Perhaps Congress should require developers to use part of any bailout to repay the subsidies they received from local governments that are now facing dire fiscal conditions.

But even that would not provide a compelling case for a commercial real estate bailout. In a country that still hasn’t devised a comprehensive plan for stopping home foreclosures, we shouldn’t be worrying about saving the owners of superfluous office towers and big box stores.

Richard Shelby: United States Senator or Foreign Corporate Agent?

Alabama Senator Richard Shelby has emerged as the leader of Republican opposition to a federal rescue of the Big Three U.S. automakers. Shelby would have us believe that his position flows out of a deep belief in market forces. “The strength of the American system,” he said recently,” is it allows us to take risks—to create, to innovate, to grow, to succeed and sometimes to fail.”

While Shelby (seen in photo with Saddam Hussein) is credited by some for consistency in that he also opposed the big federal bailout of financial institutions, he’s been called a hypocrite because his home state lavished major economic development subsidies on Asian and European automakers—a total of more than $750 million to Mercedes, Honda, Toyota and Hyundai over the past 15 years.
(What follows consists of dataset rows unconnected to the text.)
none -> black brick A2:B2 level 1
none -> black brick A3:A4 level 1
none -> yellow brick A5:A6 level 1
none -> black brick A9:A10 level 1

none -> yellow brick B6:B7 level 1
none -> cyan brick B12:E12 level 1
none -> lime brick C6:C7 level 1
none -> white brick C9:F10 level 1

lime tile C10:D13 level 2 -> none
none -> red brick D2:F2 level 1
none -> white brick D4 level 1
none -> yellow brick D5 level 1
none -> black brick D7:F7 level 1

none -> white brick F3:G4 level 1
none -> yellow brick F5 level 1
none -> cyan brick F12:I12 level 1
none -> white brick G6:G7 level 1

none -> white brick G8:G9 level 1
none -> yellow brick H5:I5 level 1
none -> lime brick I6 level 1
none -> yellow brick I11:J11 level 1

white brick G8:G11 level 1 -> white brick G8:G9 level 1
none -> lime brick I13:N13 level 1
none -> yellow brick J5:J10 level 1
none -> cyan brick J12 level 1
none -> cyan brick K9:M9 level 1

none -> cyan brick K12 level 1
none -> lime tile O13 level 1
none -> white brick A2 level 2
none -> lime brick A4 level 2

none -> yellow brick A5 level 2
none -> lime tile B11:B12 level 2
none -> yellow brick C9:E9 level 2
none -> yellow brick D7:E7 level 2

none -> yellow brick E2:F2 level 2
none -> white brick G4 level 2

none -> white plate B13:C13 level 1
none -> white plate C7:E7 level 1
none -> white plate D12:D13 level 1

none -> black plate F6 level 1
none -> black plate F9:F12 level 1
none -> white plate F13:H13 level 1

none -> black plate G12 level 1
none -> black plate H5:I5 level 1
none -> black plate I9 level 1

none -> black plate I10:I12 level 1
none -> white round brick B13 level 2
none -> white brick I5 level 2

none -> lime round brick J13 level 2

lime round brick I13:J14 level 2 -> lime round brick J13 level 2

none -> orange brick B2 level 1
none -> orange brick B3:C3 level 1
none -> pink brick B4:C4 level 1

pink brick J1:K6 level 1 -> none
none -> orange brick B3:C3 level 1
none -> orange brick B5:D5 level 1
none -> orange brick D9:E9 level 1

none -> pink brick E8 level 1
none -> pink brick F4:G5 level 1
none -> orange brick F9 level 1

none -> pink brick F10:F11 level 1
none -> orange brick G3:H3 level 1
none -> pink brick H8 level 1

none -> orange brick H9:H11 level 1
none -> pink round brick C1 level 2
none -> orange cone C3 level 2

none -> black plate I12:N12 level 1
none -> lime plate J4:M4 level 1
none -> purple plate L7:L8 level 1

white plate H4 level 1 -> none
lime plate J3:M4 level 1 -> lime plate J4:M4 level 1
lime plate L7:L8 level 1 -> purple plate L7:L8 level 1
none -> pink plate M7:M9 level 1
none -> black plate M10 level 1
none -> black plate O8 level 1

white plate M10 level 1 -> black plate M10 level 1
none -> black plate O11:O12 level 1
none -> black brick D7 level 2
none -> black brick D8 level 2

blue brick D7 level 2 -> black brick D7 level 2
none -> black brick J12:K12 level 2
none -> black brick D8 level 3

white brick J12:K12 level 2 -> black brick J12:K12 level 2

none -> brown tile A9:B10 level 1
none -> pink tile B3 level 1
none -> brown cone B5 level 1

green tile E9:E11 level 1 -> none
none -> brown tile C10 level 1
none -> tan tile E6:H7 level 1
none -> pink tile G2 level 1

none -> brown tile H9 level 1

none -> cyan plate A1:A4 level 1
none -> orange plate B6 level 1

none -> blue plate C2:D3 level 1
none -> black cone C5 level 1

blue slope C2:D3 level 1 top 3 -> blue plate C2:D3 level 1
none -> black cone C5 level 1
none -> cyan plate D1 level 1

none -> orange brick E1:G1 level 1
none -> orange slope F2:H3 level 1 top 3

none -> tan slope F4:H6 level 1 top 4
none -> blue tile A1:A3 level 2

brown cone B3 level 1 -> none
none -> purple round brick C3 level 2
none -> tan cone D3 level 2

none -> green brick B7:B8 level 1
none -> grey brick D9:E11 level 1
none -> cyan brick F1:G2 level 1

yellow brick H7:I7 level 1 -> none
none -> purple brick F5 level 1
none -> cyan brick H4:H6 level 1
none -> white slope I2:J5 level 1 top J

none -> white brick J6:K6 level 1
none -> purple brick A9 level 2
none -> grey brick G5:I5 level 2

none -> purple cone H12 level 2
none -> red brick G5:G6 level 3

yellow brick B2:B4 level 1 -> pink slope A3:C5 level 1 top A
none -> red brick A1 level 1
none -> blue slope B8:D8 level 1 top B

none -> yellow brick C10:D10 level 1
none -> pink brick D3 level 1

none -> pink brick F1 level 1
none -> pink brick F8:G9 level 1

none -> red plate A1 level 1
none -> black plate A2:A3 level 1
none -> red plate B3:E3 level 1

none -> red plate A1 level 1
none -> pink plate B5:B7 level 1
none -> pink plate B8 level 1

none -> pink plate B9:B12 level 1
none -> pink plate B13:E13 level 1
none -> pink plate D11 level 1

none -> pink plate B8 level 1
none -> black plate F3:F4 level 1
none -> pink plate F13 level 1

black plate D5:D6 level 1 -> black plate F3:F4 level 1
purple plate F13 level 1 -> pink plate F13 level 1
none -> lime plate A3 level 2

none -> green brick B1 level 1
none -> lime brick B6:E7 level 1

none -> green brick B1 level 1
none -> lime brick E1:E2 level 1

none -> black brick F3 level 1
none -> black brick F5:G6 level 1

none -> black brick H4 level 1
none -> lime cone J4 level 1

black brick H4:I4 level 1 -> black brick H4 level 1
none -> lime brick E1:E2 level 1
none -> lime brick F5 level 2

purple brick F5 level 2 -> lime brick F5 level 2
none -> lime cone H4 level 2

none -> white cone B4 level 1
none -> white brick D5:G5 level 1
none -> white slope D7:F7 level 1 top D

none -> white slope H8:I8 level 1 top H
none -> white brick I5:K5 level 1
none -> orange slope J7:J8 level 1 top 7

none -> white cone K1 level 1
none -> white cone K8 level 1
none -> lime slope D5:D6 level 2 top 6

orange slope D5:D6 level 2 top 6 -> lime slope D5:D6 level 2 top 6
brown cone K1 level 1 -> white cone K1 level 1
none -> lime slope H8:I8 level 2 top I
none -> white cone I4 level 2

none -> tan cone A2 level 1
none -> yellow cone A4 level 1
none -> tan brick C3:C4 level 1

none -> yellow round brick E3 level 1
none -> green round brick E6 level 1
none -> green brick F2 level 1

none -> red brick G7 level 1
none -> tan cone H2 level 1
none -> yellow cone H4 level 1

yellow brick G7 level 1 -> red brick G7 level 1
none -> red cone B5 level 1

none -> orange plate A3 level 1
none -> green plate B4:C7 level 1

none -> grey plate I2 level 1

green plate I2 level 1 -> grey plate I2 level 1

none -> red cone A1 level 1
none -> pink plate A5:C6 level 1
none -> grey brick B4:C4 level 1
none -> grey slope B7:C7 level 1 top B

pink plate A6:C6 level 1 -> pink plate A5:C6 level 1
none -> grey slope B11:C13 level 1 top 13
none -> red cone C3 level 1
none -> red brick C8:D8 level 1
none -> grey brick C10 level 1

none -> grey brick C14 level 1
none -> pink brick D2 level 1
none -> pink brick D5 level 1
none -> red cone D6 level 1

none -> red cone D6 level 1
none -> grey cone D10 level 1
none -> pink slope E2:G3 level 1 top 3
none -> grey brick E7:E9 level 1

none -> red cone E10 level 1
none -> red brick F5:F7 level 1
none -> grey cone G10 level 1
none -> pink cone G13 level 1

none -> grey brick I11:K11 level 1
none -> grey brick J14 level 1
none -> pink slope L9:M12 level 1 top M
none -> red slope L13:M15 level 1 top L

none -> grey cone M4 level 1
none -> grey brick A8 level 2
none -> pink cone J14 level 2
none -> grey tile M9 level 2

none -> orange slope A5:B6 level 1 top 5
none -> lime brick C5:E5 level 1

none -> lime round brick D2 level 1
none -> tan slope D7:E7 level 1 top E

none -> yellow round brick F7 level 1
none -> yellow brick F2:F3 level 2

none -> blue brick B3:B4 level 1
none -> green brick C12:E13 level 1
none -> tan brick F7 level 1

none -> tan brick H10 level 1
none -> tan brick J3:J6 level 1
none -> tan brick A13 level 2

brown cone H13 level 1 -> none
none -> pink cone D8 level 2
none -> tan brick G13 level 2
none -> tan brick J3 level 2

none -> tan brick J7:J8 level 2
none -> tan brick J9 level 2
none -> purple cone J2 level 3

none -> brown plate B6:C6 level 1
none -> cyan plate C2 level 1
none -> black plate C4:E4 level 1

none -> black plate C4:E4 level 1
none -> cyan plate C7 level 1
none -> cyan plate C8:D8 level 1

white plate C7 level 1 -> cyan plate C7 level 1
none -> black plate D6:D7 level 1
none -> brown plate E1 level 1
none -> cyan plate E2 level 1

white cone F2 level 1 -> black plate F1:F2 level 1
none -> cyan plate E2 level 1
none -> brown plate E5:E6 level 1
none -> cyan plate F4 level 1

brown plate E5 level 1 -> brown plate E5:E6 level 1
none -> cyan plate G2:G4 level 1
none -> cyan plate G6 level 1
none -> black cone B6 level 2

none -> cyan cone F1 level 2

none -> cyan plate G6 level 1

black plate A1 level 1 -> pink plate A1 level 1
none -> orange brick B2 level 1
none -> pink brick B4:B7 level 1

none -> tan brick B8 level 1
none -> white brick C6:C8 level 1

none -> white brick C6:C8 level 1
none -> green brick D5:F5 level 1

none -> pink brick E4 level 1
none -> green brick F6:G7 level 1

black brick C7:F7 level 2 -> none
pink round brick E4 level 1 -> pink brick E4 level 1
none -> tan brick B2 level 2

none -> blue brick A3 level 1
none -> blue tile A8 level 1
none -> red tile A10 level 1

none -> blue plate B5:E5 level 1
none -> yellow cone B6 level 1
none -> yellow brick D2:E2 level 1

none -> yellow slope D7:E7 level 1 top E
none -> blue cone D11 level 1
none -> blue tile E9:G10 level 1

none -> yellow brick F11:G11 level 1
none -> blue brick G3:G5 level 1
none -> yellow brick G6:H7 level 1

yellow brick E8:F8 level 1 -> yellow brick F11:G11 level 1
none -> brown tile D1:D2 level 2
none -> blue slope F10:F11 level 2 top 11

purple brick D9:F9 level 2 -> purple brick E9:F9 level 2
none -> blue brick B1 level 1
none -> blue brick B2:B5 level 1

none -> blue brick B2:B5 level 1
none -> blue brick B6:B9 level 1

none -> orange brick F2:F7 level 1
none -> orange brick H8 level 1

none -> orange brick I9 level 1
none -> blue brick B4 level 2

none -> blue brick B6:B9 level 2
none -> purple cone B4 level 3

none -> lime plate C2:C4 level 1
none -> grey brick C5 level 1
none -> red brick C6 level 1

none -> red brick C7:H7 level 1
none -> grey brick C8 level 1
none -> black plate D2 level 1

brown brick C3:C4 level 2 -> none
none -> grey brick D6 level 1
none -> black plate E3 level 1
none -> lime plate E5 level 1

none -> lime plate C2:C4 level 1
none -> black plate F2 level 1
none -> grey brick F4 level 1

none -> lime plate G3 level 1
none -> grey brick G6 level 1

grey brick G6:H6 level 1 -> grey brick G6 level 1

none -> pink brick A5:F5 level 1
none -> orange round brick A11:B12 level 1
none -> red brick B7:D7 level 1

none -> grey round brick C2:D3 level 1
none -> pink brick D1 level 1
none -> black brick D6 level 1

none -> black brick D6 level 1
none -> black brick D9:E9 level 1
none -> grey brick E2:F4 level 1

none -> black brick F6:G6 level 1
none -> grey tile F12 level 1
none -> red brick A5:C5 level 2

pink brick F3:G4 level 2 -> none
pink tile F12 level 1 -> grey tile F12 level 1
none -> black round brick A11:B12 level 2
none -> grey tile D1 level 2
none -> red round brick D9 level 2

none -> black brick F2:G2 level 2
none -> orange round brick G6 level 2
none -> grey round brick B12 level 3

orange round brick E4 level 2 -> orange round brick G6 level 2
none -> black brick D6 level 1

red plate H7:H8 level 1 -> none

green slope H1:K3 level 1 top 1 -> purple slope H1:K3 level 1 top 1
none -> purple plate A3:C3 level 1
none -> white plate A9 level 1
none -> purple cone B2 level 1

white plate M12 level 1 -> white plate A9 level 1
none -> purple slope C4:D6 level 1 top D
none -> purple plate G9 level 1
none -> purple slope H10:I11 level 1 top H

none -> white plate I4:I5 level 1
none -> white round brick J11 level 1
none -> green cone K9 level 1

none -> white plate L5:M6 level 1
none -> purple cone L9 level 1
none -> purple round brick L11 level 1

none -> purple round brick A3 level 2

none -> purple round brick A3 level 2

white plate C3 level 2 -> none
These transplants, all non-union, have given the Yellowhammer State one of the country’s largest auto sectors, albeit one that is foreign controlled.

Shelby insists that Alabama’s handouts to the foreign automakers are not relevant to the current debate, but what he and his critics are both ignoring is that the funds channeled to the likes of Mercedes and Honda have not been only state and local. The federal government has also provided assistance to the transplants, and Shelby, along with other members of the Alabama Congressional delegation, helped that happen.

A stroll through the archives of Alabama’s newspapers on Nexis makes this clear. In 1993, when Mercedes was lured to the state with a $250 million incentive package, Shelby praised the deal, stating: “Alabama put together a smart investment package that in both the short and long term will yield solid results for our state” (Birmingham News, 9/29/93). Federal money helped pay for some of the highway improvements that were promised to Mercedes to make the site more appealing (Birmingham News, 10/21/93).

In 1999, when Honda was induced to build a plant in Alabama with a $250 million package of its own, the Alabama delegation quickly mobilized. On May 7, 1999, Michael Brumas of the Birmingham News reported: “Alabama members of Congress said Thursday they will be looking for ways the federal government can help underwrite part of the costs associated with building the new Honda plant at Lincoln. And the lawmakers pledged to help the automaker maneuver through the federal bureaucracy as it prepares to build the plant.” The article said Shelby, as chair of a transportation appropriations subcommittee, was expected to funnel money for road projects near the site.

In 2001, when the Korean automaker Hyundai was deciding where to locate its first U.S. plant, Shelby and other members of the Alabama delegation met with the company (Birmingham News, 10/11/01). After the state won the plant with yet another package of around $250 million, Shelby arranged for $445,000 in federal funds to go to the Alabama Tombigbee Regional Commission, which planned to arrange free bus and van service to take construction workers to the Hyundai site (Montgomery Advertiser, 9/10/02). And these are only the cases that found their way into the press.

Shelby is far from the only senator to have used his office to arrange for federal funds to help a company in his state. But the fact that Shelby has worked so hard for the foreign automakers and now opposes measures deemed necessary to protect the jobs of three million American workers in the auto industry and related sectors makes one wonder whether he should be seen as a U.S. Senator or a foreign corporate agent.